France has Europe’s largest Jewish population and the largest Muslim population in western Europe, and fighting in the Middle East often spills over into protests or other tensions at home.

France’s foreign minister will co-host a conference at the UN next week about a two-state solution.

Last month, Macron expressed his “determination to recognise the state of Palestine”. He has pushed for a broader movement toward a two-state solution, in parallel with recognition of Israel and its right to defend itself.

Thursday’s announcement came soon after the US cut short Gaza ceasefire talks in Qatar, saying Hamas wasn’t showing good faith.

Momentum has built against Israel in recent days.

Earlier this week, France and more than two dozen countries – including Australia – condemned Israel’s restrictions on aid shipments into the territory and the killings of hundreds of Palestinians trying to reach food.

Macron was to join the leaders of Britain and Germany for emergency talks Friday on Gaza, how to get food to the hungry and how to stop fighting.

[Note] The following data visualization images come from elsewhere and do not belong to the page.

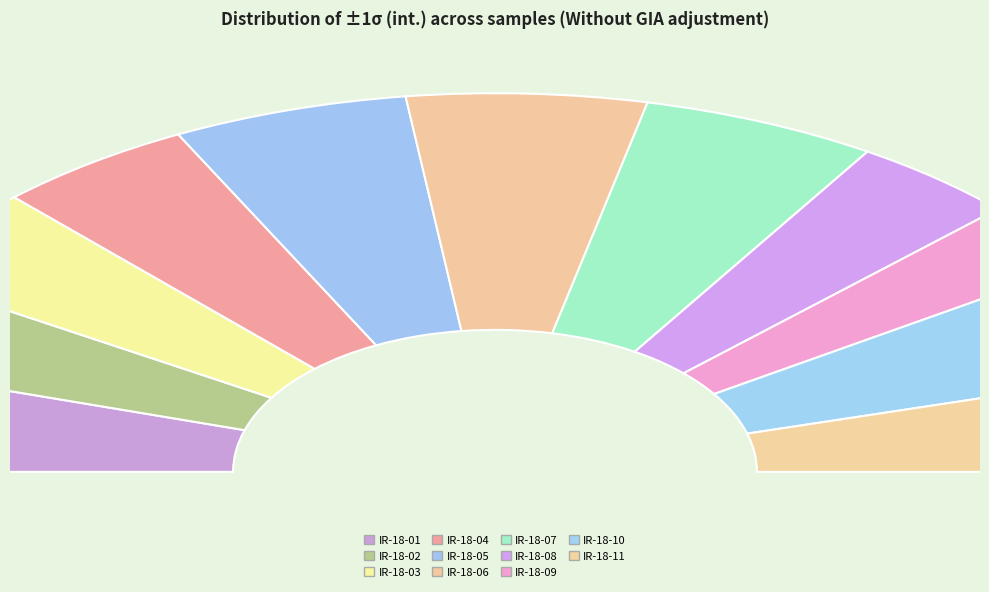

To the nearest percent, what is the difference between the IR-18-07 and IR-18-09 slice percentages?

5%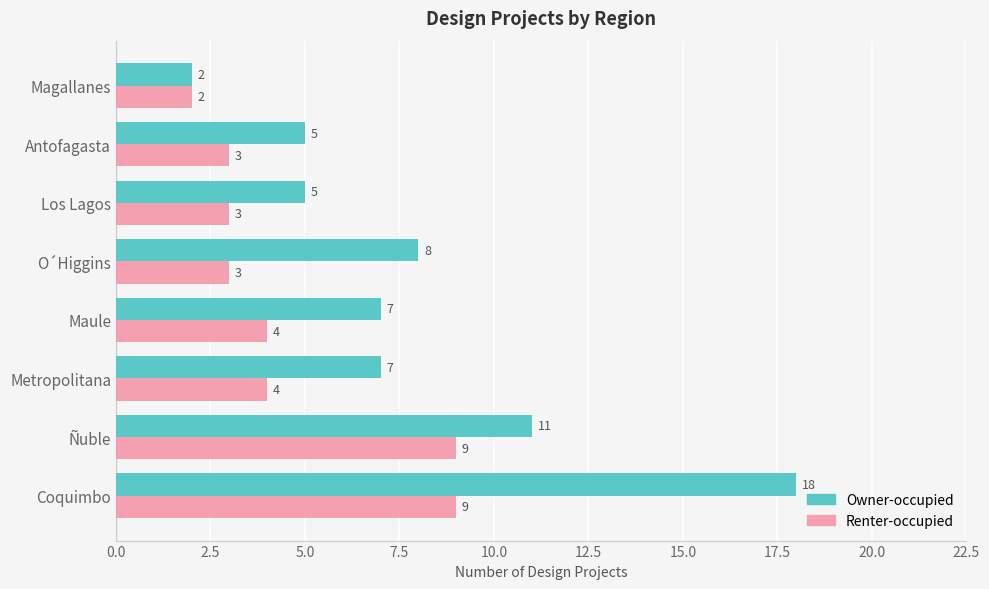

List the series in order of their overall mean, highest first.

Owner-occupied, Renter-occupied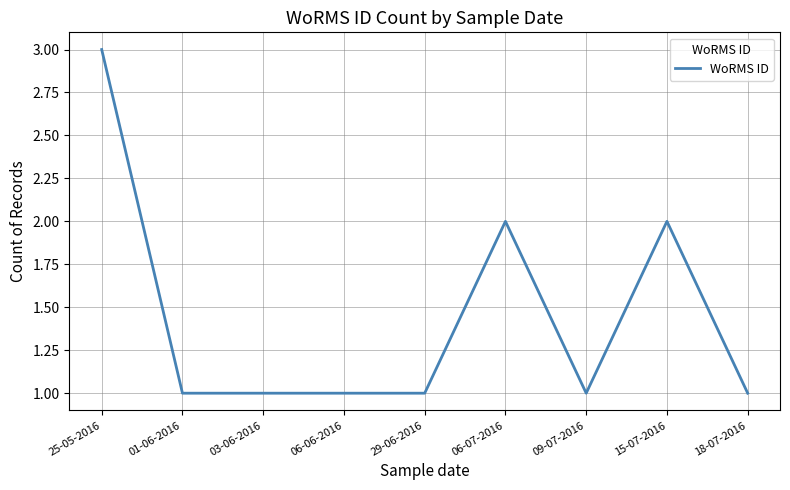

What is the greatest value displayed?

3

“We are clear that statehood is the inalienable right of the Palestinian people. A ceasefire will put us on a path to the recognition of a Palestinian state and a two-state solution which guarantees peace and security for Palestinians and Israelis,” British Prime Minister Keir Starmer said in announcing the call.

“The suffering and starvation unfolding in Gaza is unspeakable and indefensible.”

The Palestinians seek an independent state in the occupied West Bank, annexed east Jerusalem and Gaza, territories Israel occupied in the 1967 Mideast war.

In the West Bank, Israel has built scores of settlements, some resembling sprawling suburbs, that are home to more than 500,000 Jewish settlers with Israeli citizenship.